I’m a little confused. Is this the same Andrea Mitchell currently appearing in a promo on her network, explaining her start in journalism, battling to be taken seriously at a time when “people didn’t think a woman could be a reporter?” And this throwaway joke makes her get a case of the vapors? Perhaps they need to put a fainting couch in her studio. This statement reflects the same confused and illogical feminist mentality that says that only evil, invidious discrimination prevents from women by being on the front lines in combat, while at the same time claims that the very same women need a federal agency to protect them from off-color jokes in the workplace. In her promo, Andrea recounts facing down a dictator’s security force during a trip to the Sudan with Condi Rice, but apparently that was nothing compared to this horrifying aspirin joke! PULEEZE.
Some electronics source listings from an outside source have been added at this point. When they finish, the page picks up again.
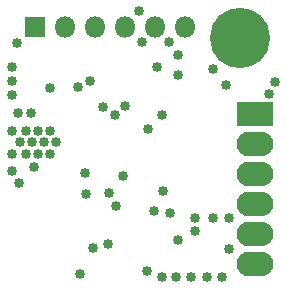
<source format=gbr>
%TF.GenerationSoftware,KiCad,Pcbnew,(5.1.6)-1*%
%TF.CreationDate,2021-08-06T10:58:56-04:00*%
%TF.ProjectId,RemoteTemp - MSP430 - RS422,52656d6f-7465-4546-956d-70202d204d53,rev?*%
%TF.SameCoordinates,Original*%
%TF.FileFunction,Soldermask,Bot*%
%TF.FilePolarity,Negative*%
%FSLAX46Y46*%
G04 Gerber Fmt 4.6, Leading zero omitted, Abs format (unit mm)*
G04 Created by KiCad (PCBNEW (5.1.6)-1) date 2021-08-06 10:58:56*
%MOMM*%
%LPD*%
G01*
G04 APERTURE LIST*
%ADD10C,5.100000*%
%ADD11R,3.100000X2.100000*%
%ADD12O,3.100000X2.100000*%
%ADD13R,1.800000X1.800000*%
%ADD14O,1.800000X1.800000*%
%ADD15C,0.850000*%
G04 APERTURE END LIST*
D10*
%TO.C,H1*%
X152000000Y-86000000D03*
%TD*%
D11*
%TO.C,J1*%
X153300000Y-92400000D03*
D12*
X153300000Y-94940000D03*
X153300000Y-97480000D03*
X153300000Y-100020000D03*
X153300000Y-102560000D03*
X153300000Y-105100000D03*
%TD*%
D13*
%TO.C,J2*%
X134620000Y-85000000D03*
D14*
X137160000Y-85000000D03*
X139700000Y-85000000D03*
X142240000Y-85000000D03*
X144780000Y-85000000D03*
X147320000Y-85000000D03*
%TD*%
D15*
X138950000Y-99200000D03*
X139550000Y-103749996D03*
X134600000Y-96900000D03*
X139300000Y-89600000D03*
X143700000Y-86300000D03*
X150800000Y-89900000D03*
X149700000Y-88600000D03*
X145500000Y-98900000D03*
X140900000Y-99100000D03*
X141500000Y-100200000D03*
X138500000Y-105900000D03*
X133300000Y-98200000D03*
X151100000Y-101200000D03*
X151100000Y-103800000D03*
X149700000Y-101200000D03*
X148200000Y-101200000D03*
X144700000Y-100600000D03*
X146100000Y-100800000D03*
X146800000Y-103100000D03*
X148200000Y-102300000D03*
X144100000Y-105700000D03*
X146000000Y-86300000D03*
X136400000Y-94800000D03*
X135400000Y-94800000D03*
X134400000Y-94800000D03*
X133400000Y-94800000D03*
X132700000Y-93800000D03*
X133900000Y-93800000D03*
X134900000Y-93800000D03*
X135900000Y-93800000D03*
X133900000Y-95800000D03*
X134900000Y-95800000D03*
X135900000Y-95800000D03*
X132700000Y-95800000D03*
X132700000Y-97200000D03*
X134300000Y-92300000D03*
X133200000Y-92300000D03*
X132700000Y-90800000D03*
X132700000Y-89600000D03*
X132700000Y-88400000D03*
X145400000Y-106200000D03*
X146600000Y-106200000D03*
X147900000Y-106200000D03*
X149200000Y-106200000D03*
X150500000Y-106200000D03*
X142300000Y-91700000D03*
X141400000Y-92500000D03*
X140400000Y-91800002D03*
X154500000Y-90700000D03*
X155000000Y-89700008D03*
X140800000Y-103400000D03*
X133100000Y-86400000D03*
X138900000Y-97400000D03*
X142125000Y-97600000D03*
X143500000Y-83700000D03*
X145000000Y-88400000D03*
X135900000Y-90200000D03*
X138300000Y-90100000D03*
X146800000Y-87400000D03*
X146800000Y-89100000D03*
X144200000Y-93700000D03*
X145399997Y-92500005D03*
M02*

</source>
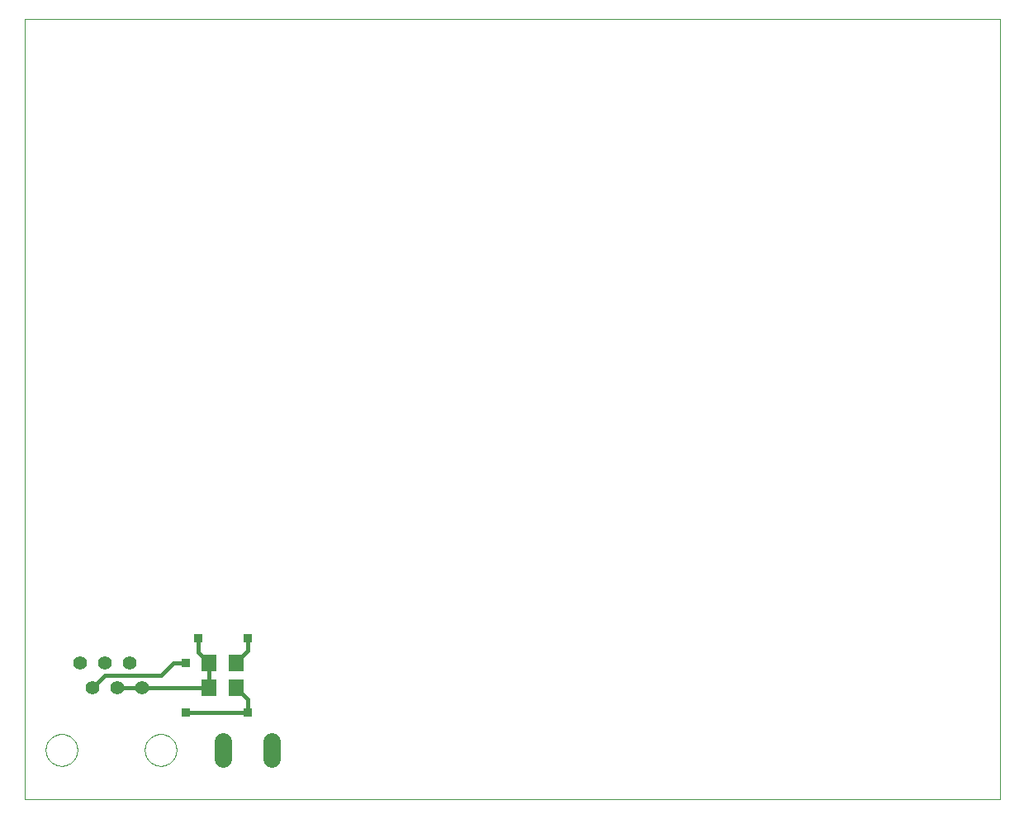
<source format=gbl>
G75*
%MOIN*%
%OFA0B0*%
%FSLAX24Y24*%
%IPPOS*%
%LPD*%
%AMOC8*
5,1,8,0,0,1.08239X$1,22.5*
%
%ADD10C,0.0000*%
%ADD11C,0.0554*%
%ADD12R,0.0630X0.0709*%
%ADD13C,0.0705*%
%ADD14C,0.0160*%
%ADD15R,0.0356X0.0356*%
D10*
X000260Y001204D02*
X000260Y032700D01*
X039630Y032700D01*
X039630Y001204D01*
X000260Y001204D01*
X001120Y003204D02*
X001122Y003254D01*
X001128Y003304D01*
X001138Y003353D01*
X001151Y003402D01*
X001169Y003449D01*
X001190Y003495D01*
X001214Y003538D01*
X001242Y003580D01*
X001273Y003620D01*
X001307Y003657D01*
X001344Y003691D01*
X001384Y003722D01*
X001426Y003750D01*
X001469Y003774D01*
X001515Y003795D01*
X001562Y003813D01*
X001611Y003826D01*
X001660Y003836D01*
X001710Y003842D01*
X001760Y003844D01*
X001810Y003842D01*
X001860Y003836D01*
X001909Y003826D01*
X001958Y003813D01*
X002005Y003795D01*
X002051Y003774D01*
X002094Y003750D01*
X002136Y003722D01*
X002176Y003691D01*
X002213Y003657D01*
X002247Y003620D01*
X002278Y003580D01*
X002306Y003538D01*
X002330Y003495D01*
X002351Y003449D01*
X002369Y003402D01*
X002382Y003353D01*
X002392Y003304D01*
X002398Y003254D01*
X002400Y003204D01*
X002398Y003154D01*
X002392Y003104D01*
X002382Y003055D01*
X002369Y003006D01*
X002351Y002959D01*
X002330Y002913D01*
X002306Y002870D01*
X002278Y002828D01*
X002247Y002788D01*
X002213Y002751D01*
X002176Y002717D01*
X002136Y002686D01*
X002094Y002658D01*
X002051Y002634D01*
X002005Y002613D01*
X001958Y002595D01*
X001909Y002582D01*
X001860Y002572D01*
X001810Y002566D01*
X001760Y002564D01*
X001710Y002566D01*
X001660Y002572D01*
X001611Y002582D01*
X001562Y002595D01*
X001515Y002613D01*
X001469Y002634D01*
X001426Y002658D01*
X001384Y002686D01*
X001344Y002717D01*
X001307Y002751D01*
X001273Y002788D01*
X001242Y002828D01*
X001214Y002870D01*
X001190Y002913D01*
X001169Y002959D01*
X001151Y003006D01*
X001138Y003055D01*
X001128Y003104D01*
X001122Y003154D01*
X001120Y003204D01*
X005120Y003204D02*
X005122Y003254D01*
X005128Y003304D01*
X005138Y003353D01*
X005151Y003402D01*
X005169Y003449D01*
X005190Y003495D01*
X005214Y003538D01*
X005242Y003580D01*
X005273Y003620D01*
X005307Y003657D01*
X005344Y003691D01*
X005384Y003722D01*
X005426Y003750D01*
X005469Y003774D01*
X005515Y003795D01*
X005562Y003813D01*
X005611Y003826D01*
X005660Y003836D01*
X005710Y003842D01*
X005760Y003844D01*
X005810Y003842D01*
X005860Y003836D01*
X005909Y003826D01*
X005958Y003813D01*
X006005Y003795D01*
X006051Y003774D01*
X006094Y003750D01*
X006136Y003722D01*
X006176Y003691D01*
X006213Y003657D01*
X006247Y003620D01*
X006278Y003580D01*
X006306Y003538D01*
X006330Y003495D01*
X006351Y003449D01*
X006369Y003402D01*
X006382Y003353D01*
X006392Y003304D01*
X006398Y003254D01*
X006400Y003204D01*
X006398Y003154D01*
X006392Y003104D01*
X006382Y003055D01*
X006369Y003006D01*
X006351Y002959D01*
X006330Y002913D01*
X006306Y002870D01*
X006278Y002828D01*
X006247Y002788D01*
X006213Y002751D01*
X006176Y002717D01*
X006136Y002686D01*
X006094Y002658D01*
X006051Y002634D01*
X006005Y002613D01*
X005958Y002595D01*
X005909Y002582D01*
X005860Y002572D01*
X005810Y002566D01*
X005760Y002564D01*
X005710Y002566D01*
X005660Y002572D01*
X005611Y002582D01*
X005562Y002595D01*
X005515Y002613D01*
X005469Y002634D01*
X005426Y002658D01*
X005384Y002686D01*
X005344Y002717D01*
X005307Y002751D01*
X005273Y002788D01*
X005242Y002828D01*
X005214Y002870D01*
X005190Y002913D01*
X005169Y002959D01*
X005151Y003006D01*
X005138Y003055D01*
X005128Y003104D01*
X005122Y003154D01*
X005120Y003204D01*
D11*
X005010Y005704D03*
X004010Y005704D03*
X003010Y005704D03*
X002510Y006704D03*
X003510Y006704D03*
X004510Y006704D03*
D12*
X007709Y006704D03*
X007709Y005704D03*
X008811Y005704D03*
X008811Y006704D03*
D13*
X008276Y003556D02*
X008276Y002851D01*
X010244Y002851D02*
X010244Y003556D01*
D14*
X009260Y004704D02*
X006760Y004704D01*
X007709Y005704D02*
X004010Y005704D01*
X003510Y006204D02*
X003010Y005704D01*
X003510Y006204D02*
X005760Y006204D01*
X006260Y006704D01*
X006760Y006704D01*
X007260Y007153D02*
X007260Y007704D01*
X007260Y007153D02*
X007709Y006704D01*
X007709Y005704D01*
X008811Y005704D02*
X009260Y005255D01*
X009260Y004704D01*
X008811Y006704D02*
X008760Y006704D01*
X009260Y007204D01*
X009260Y007704D01*
D15*
X009260Y007704D03*
X007260Y007704D03*
X006760Y006704D03*
X006760Y004704D03*
X009260Y004704D03*
M02*

</source>
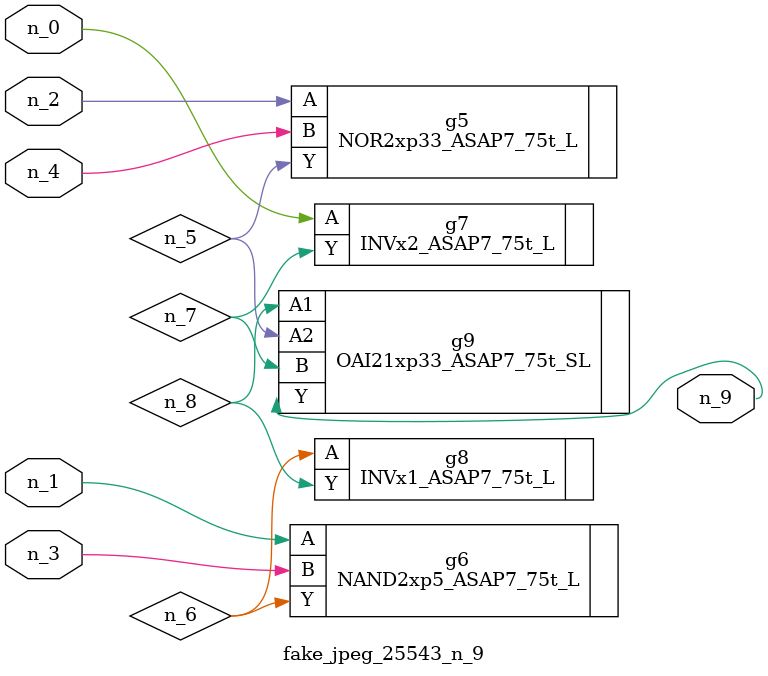
<source format=v>
module fake_jpeg_25543_n_9 (n_3, n_2, n_1, n_0, n_4, n_9);

input n_3;
input n_2;
input n_1;
input n_0;
input n_4;

output n_9;

wire n_8;
wire n_6;
wire n_5;
wire n_7;

NOR2xp33_ASAP7_75t_L g5 ( 
.A(n_2),
.B(n_4),
.Y(n_5)
);

NAND2xp5_ASAP7_75t_L g6 ( 
.A(n_1),
.B(n_3),
.Y(n_6)
);

INVx2_ASAP7_75t_L g7 ( 
.A(n_0),
.Y(n_7)
);

INVx1_ASAP7_75t_L g8 ( 
.A(n_6),
.Y(n_8)
);

OAI21xp33_ASAP7_75t_SL g9 ( 
.A1(n_8),
.A2(n_5),
.B(n_7),
.Y(n_9)
);


endmodule
</source>
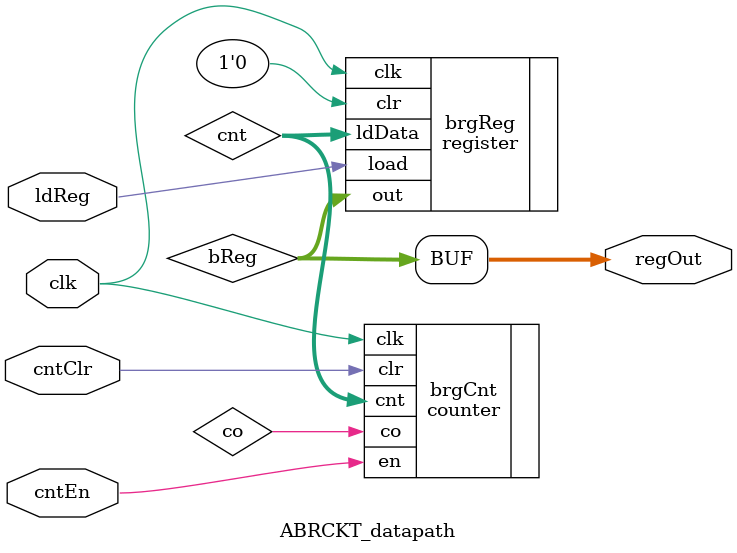
<source format=v>
module ABRCKT_datapath(
    input cntClr, cntEn, ldReg, clk,
    output [7:0] regOut
);
    wire [7:0] bReg, cnt;
    wire co;

    register #(.N(8)) brgReg(.load(ldReg), .ldData(cnt), .out(bReg), .clr(1'b0), .clk(clk));
    counter #(.N(8)) brgCnt(.en(cntEn), .clr(cntClr), .clk(clk), .co(co), .cnt(cnt));

    assign regOut = bReg;
endmodule

</source>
Clearly, Andrea’s claim that Mr. Friess’ statement took her breath away is ridiculous, but not only because she’s a tough, experienced journalist. I don’t mean to be cruel, but does Ms. Mitchell, born in 1946, really expect us to believe that she never heard anything like Mr. Friess’ joke? Andrea, I’m sorry, but you are more than old enough to remember the clear distinction between “nice girls,” who definitely did keep their knees together, with or without the assistance of an aspirin, and the “easy” girls who didn’t. Back in the day, in say 1962 or so, when young Andrea and her friends were going to the prom (and yes, I know I’m being generous in assuming that she actually had a prom date), everyone understood what people meant when a girl lost her “reputation” and earned the title “tramp.” Remember this movie? It was extremely popular when Ms. Mitchell was in her early teens, and accurately reflects our society’s attitudes about sex and morality then.
I am much younger–I assure you, much much younger–than Andrea, and I remember the whispers when a girl in my high school “got in trouble” and was actually sent away to live with a relative in another state to have her baby.
If Medicare-eligible Ms. Mitchell really doesn’t remember what it was like back in the day, she could ask her 200-year old husband.